Digital Scavenging
So far Denny and I have been locked into our compound - in 2 stints - for a total of 24 days. In all this time there has never once been a positive case of COVID-19 in our lane, and it’s becoming clear that this fact doesn’t have any bearing on our ongoing collective imprisonment. We’re getting a little taste of what it means to be under extra-judicial house arrest. Shanghai has temporarily become a city of ten thousand modern gleaming mini Warsaw ghettos.

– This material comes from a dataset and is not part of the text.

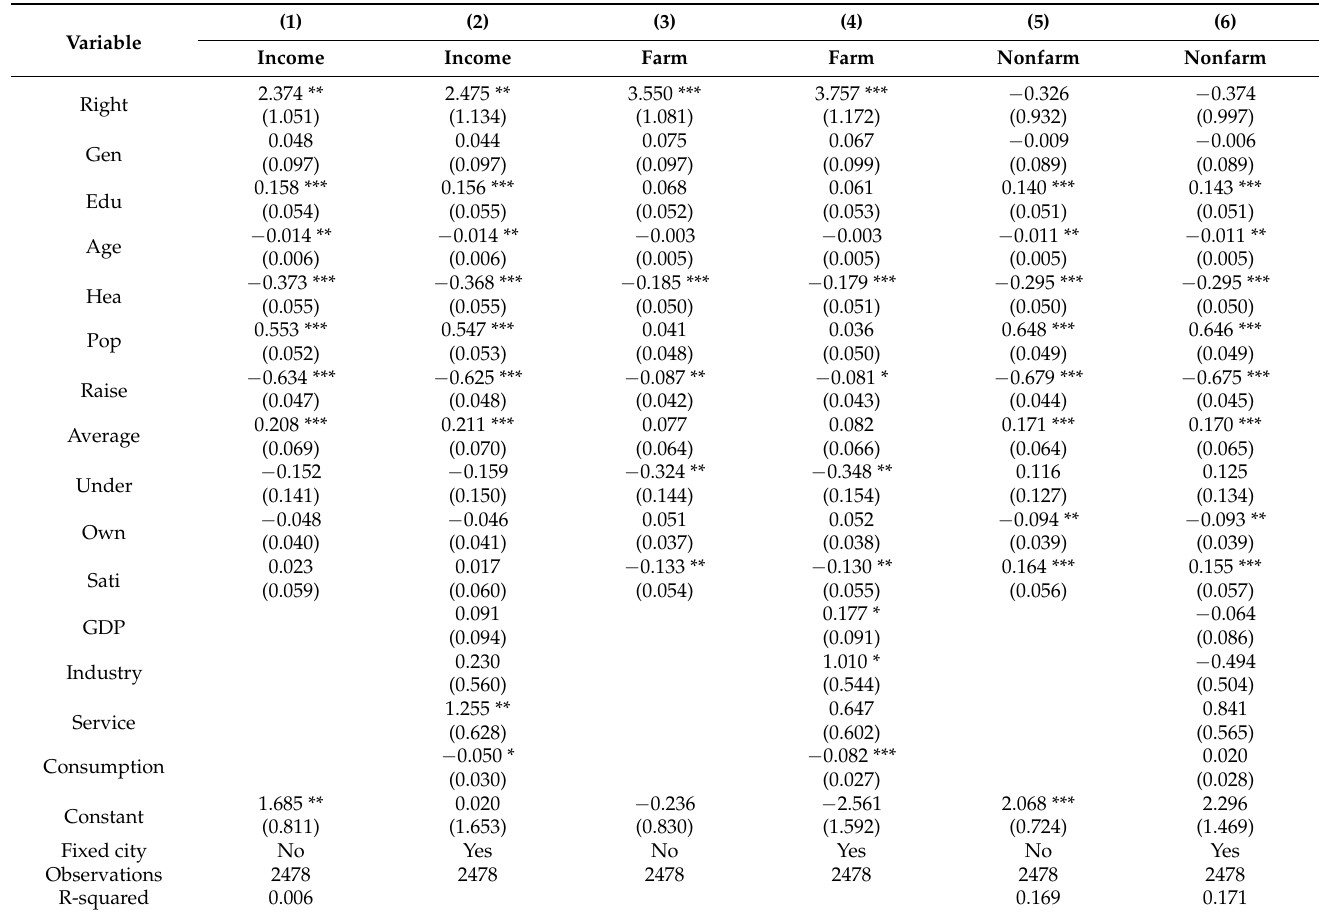
Table 6. Endogenous test of rural land right on farmers’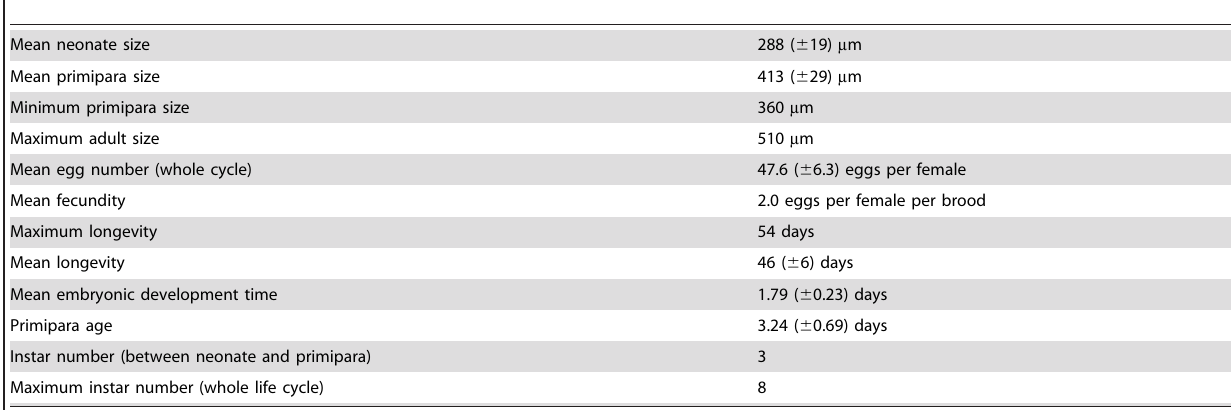
Table 1. Life cycle data for A. iheringula (Cladocera, Aloninae) from laboratory cultures at 25( 6 1) u C.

Before you worry, Denny and I are still doing fine. I’m checking in with friends and acquaintances across the city, and they’re also all doing fine, to varying degrees. None of us will starve. But on a daily basis we are all being forced to reflect on our primal needs for food, freedom, shelter and sanitation. In Chinese, one of the most common ways of greeting someone is ”吃饭了吗?” meaning “Have you eaten?” It’s only now that I’m realising the history of deprivation that must lie behind that phrase. Today, the first thing we say to each other over calls and texts is: “Do you have enough food”?

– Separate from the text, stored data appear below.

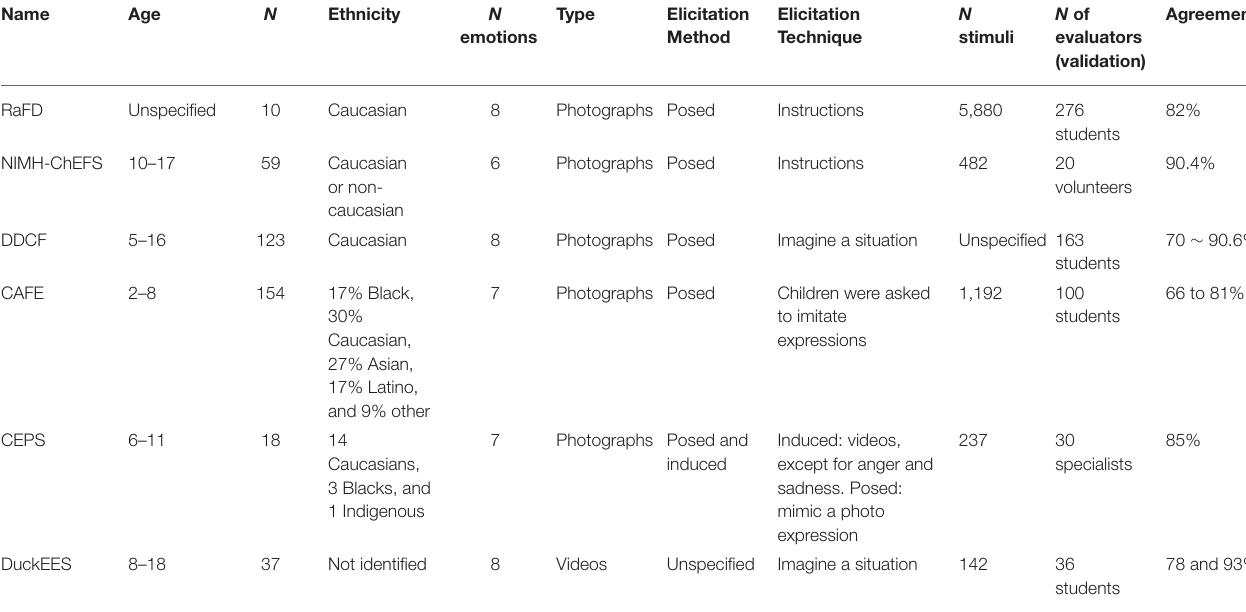
TABLE 1 | Published photo and video databases of children’s facial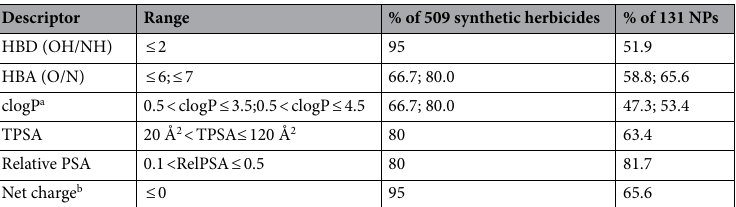
Table 4. Herbicide-like chemical space defined in terms of common molecular descriptors (Fig. 5). a Regardless logP values were calculated by ADMET Predictor or DataWarrior. b More than 95% of synthetic organic herbicides are either neutral molecules (around 2/3) or anions (30%) (Figure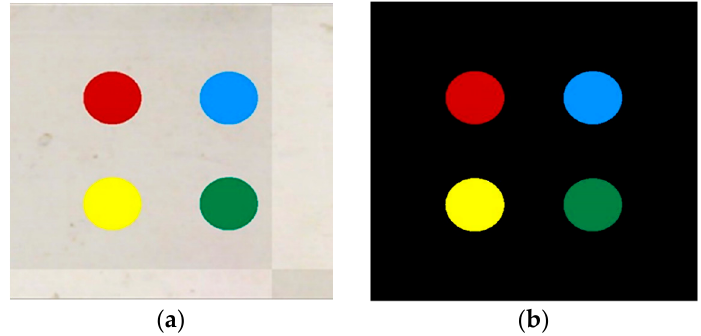
7 of 21 Table 1. YCBCR base color thresholding for blue, green, yellow, and red.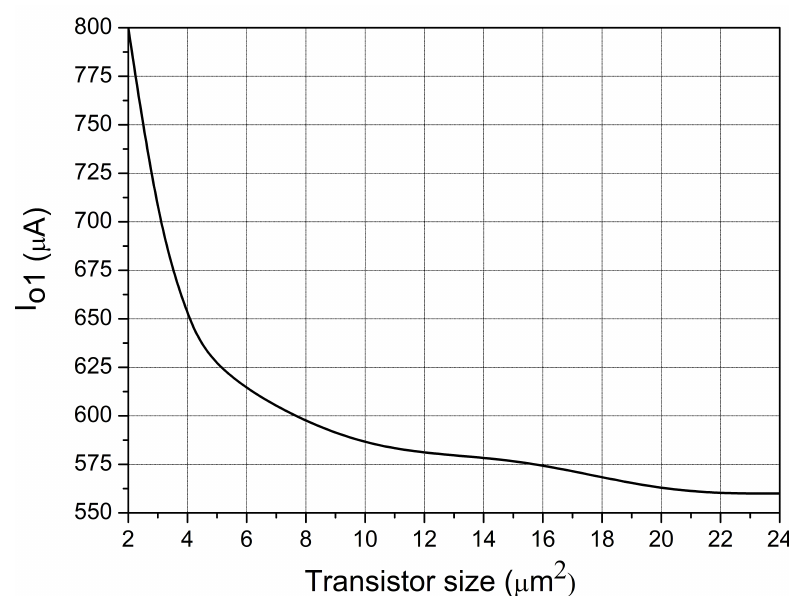
Figure 3. Schematic of the RF-VGA after simplification.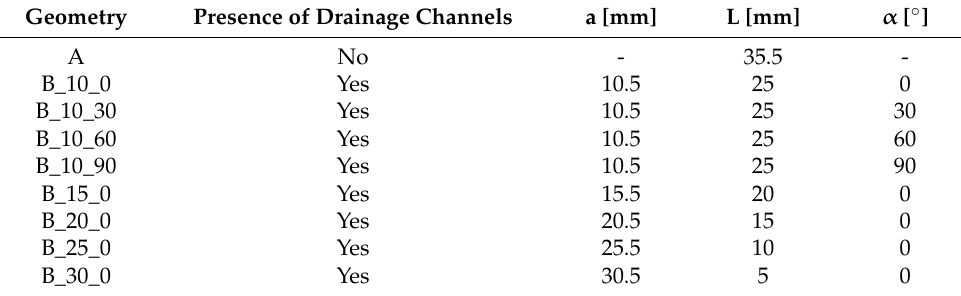
Table 1. Geometrical details of analysed mist-wave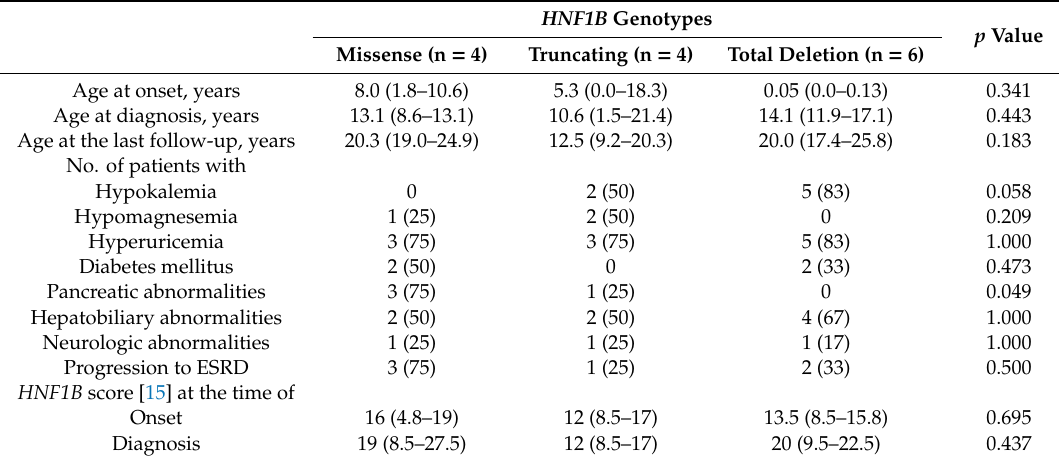
Table 3. Comparison of the phenotypes according to the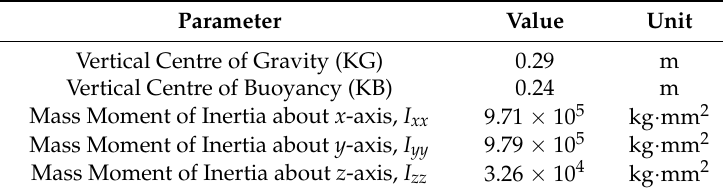
Table 4. Summary of mass and inertia parameters of the TLPWT model.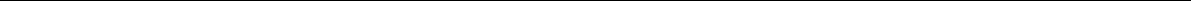
Fig. 1 ZnFn2 mutant tumors are frequently observed in luminal B breast cancers and have worse survival. a GATA3 mutations associate with favorable prognosis. Histogram shows distribution of GATA3 expression in the METABRIC cohort (left). Patients are categorized into low (<8) or high (>9.5) GATA3 expression group, and these groups were applied for Kaplan – Meier survival analyses (10-year survival). High GATA3 expression cases were used for the survival analysis shown in right panel. Log rank p -values are indicated in the panels. b Distribution of GATA3 mutations found in breast tumors. The mutation data was obtained from the METABRIC cohort via the cBio Cancer Genomics Portal. The positions of zinc- fi nger motifs were obtained from the Uniprot database 42 . c , d Subtype frequency in each GATA3 expression/mutation class. The PAM50 classi fi ed subtypes were used to generate pie charts. e Kaplan – Meier 10-year survival analyses of patients expressing GATA3 mutations. “ Other GATA3 mutations ” indicates the cases that possess any GATA3 mutations other than ZnFn2 mutations. Log rank p -values are indicated in the panels. Higher GATA3 expression cases were used to generate the survival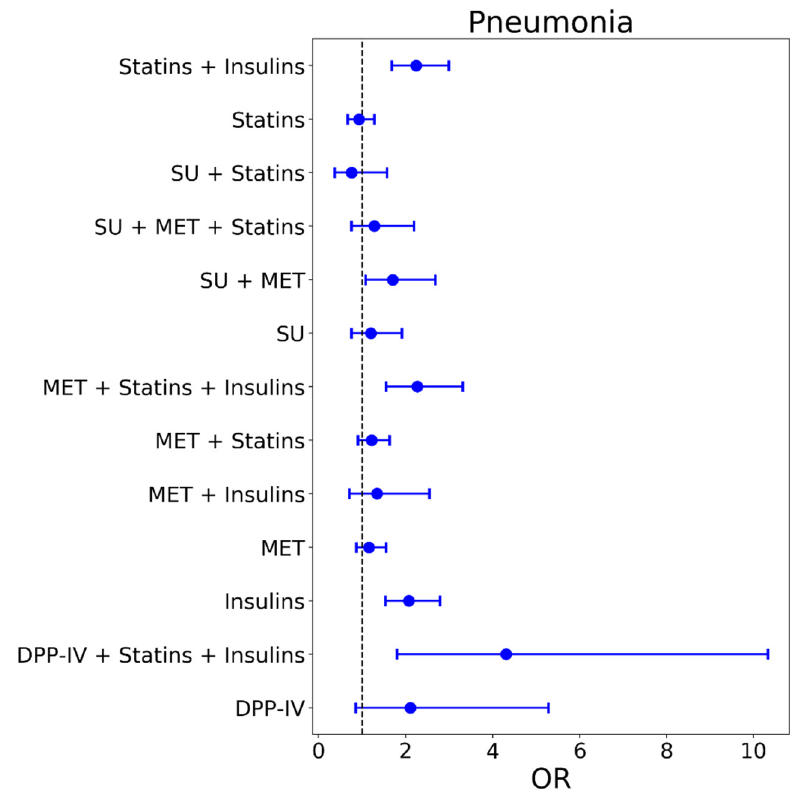
Figure 1. Odds ratios of pneumonia outcome for therapy groups compared to controls.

If you ask anyone in Shanghai what they’re doing, the answer will most likely revolve around food. Digital scavenging for online provisions before they sell out; keeping up with hundreds of text messages to bid for collective purchases; doing inventories of fridges and rearranging the contents in order of what’s rotting first; rationing ingredients; planning meals; preparing meals; cooking meals; washing up after meals: it’s an endless obsessive cycle. And a short sharp kick in the backside to a city that had become reliant on an over-abundance of restaurants and delivery services. Fancy diets are out the window at this point. We’re counting our carrots, preserving our potatoes, and oil is liquid gold.
This level of food scarcity may well be familiar to many who experienced some kind of lockdown over the last two years. But it’s freedom that’s in just as short supply in Shanghai. I don’t want to go into all of that right now. But let it be another wake-up call to those who complained about being encouraged to take vaccines, or politely asked to wear masks in grocery stores. Please have some perspective, your human rights will be just fine.

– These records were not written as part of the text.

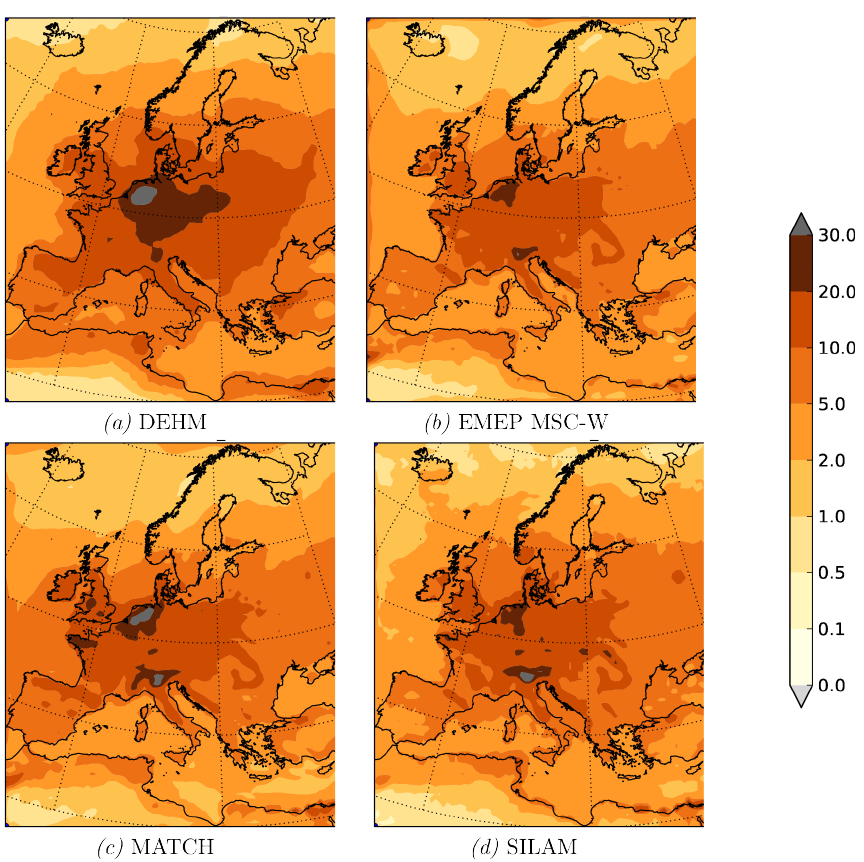
Figure 3. Calculated deposition of total Nr from the four CTMs. Results given as 20yr means (1990–2009) for the base case (E05-M00-BC1). Unit: kg ( N ) ha − 1 .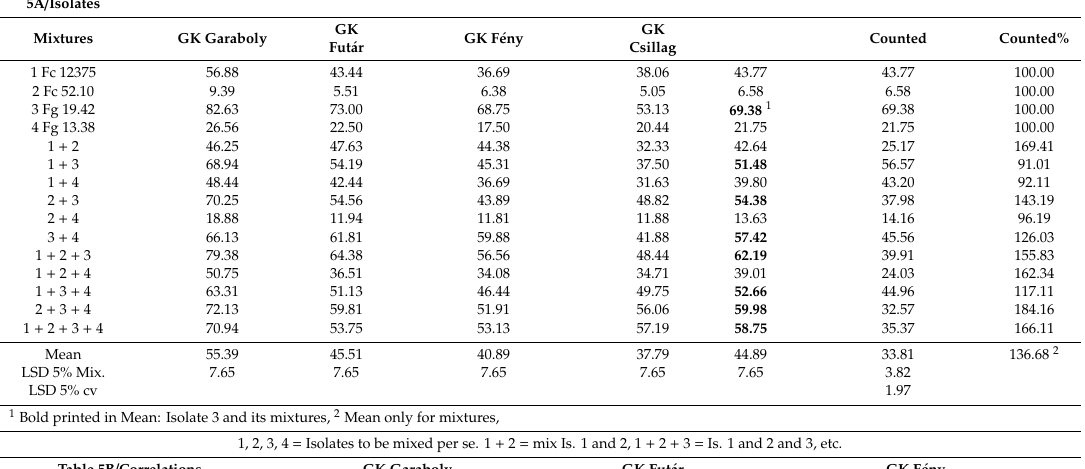
Table5B / Correlations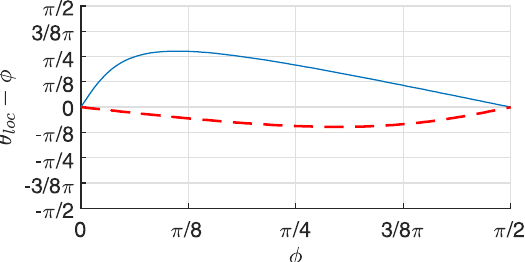
Figure 6. H ( θ ) for uniaxial compression in y -direction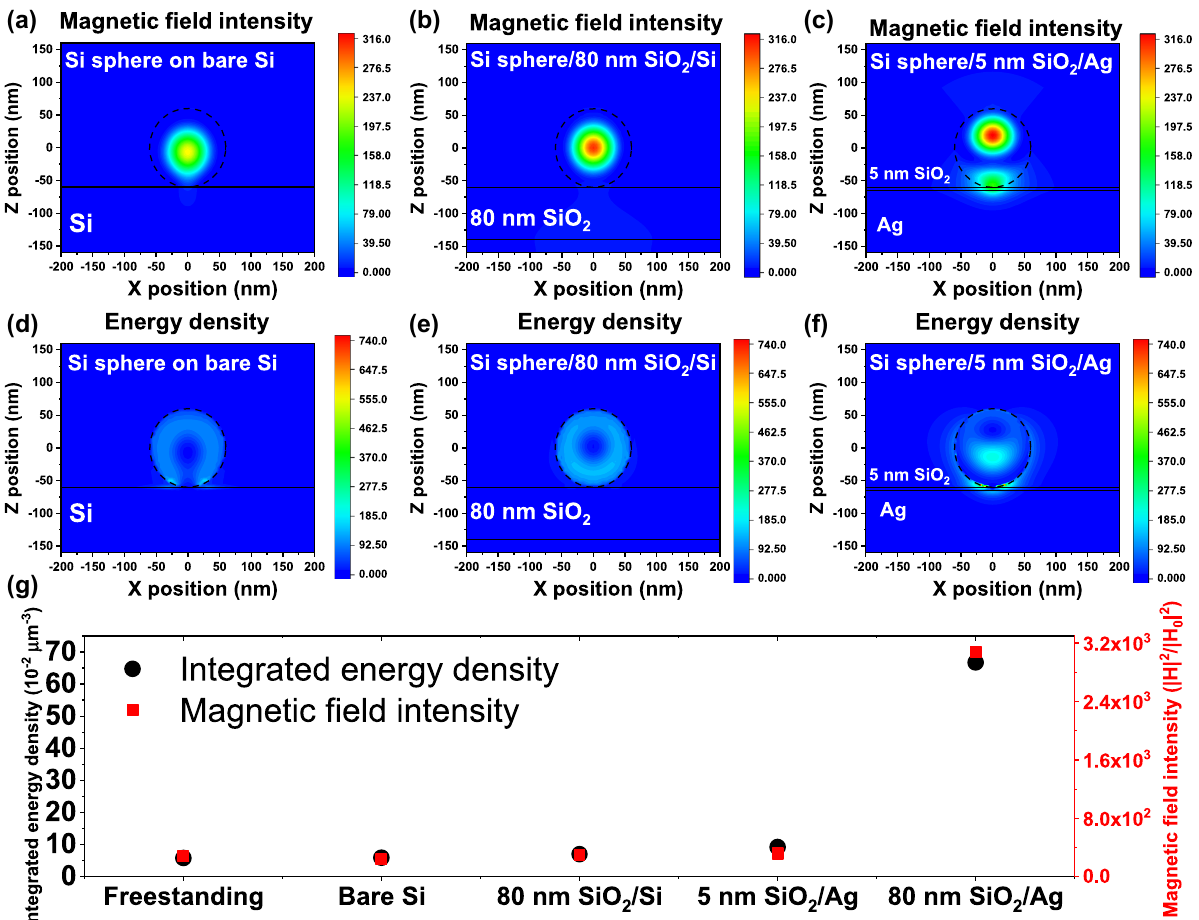
Figure 3: (a–c) Magnetic field intensity and (d–f) energy density distributions in Si spheres on various substrates: (a, d) on bare Si, (b, e) /Si (c, f) 5 nm SiO thin-film cavity. (g) Integrated energy densities and magnetic field intensities of Si spheres on various 80 nm SiO 2 2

We’re still keeping healthy and happy, and in the last couple of days we’ve managed to get our hands on some butter, frozen steaks, and wine. This already makes us feel like some of the luckiest people in the city. So I’m not trying to elicit sympathy with this post, I just want to keep everyone up to date. Many many thanks to everyone who has been in touch, it really means a lot. I don’t plan on writing other updates after this, so you can assume that this will be the status quo until further notice. That’s going to be our assumption too.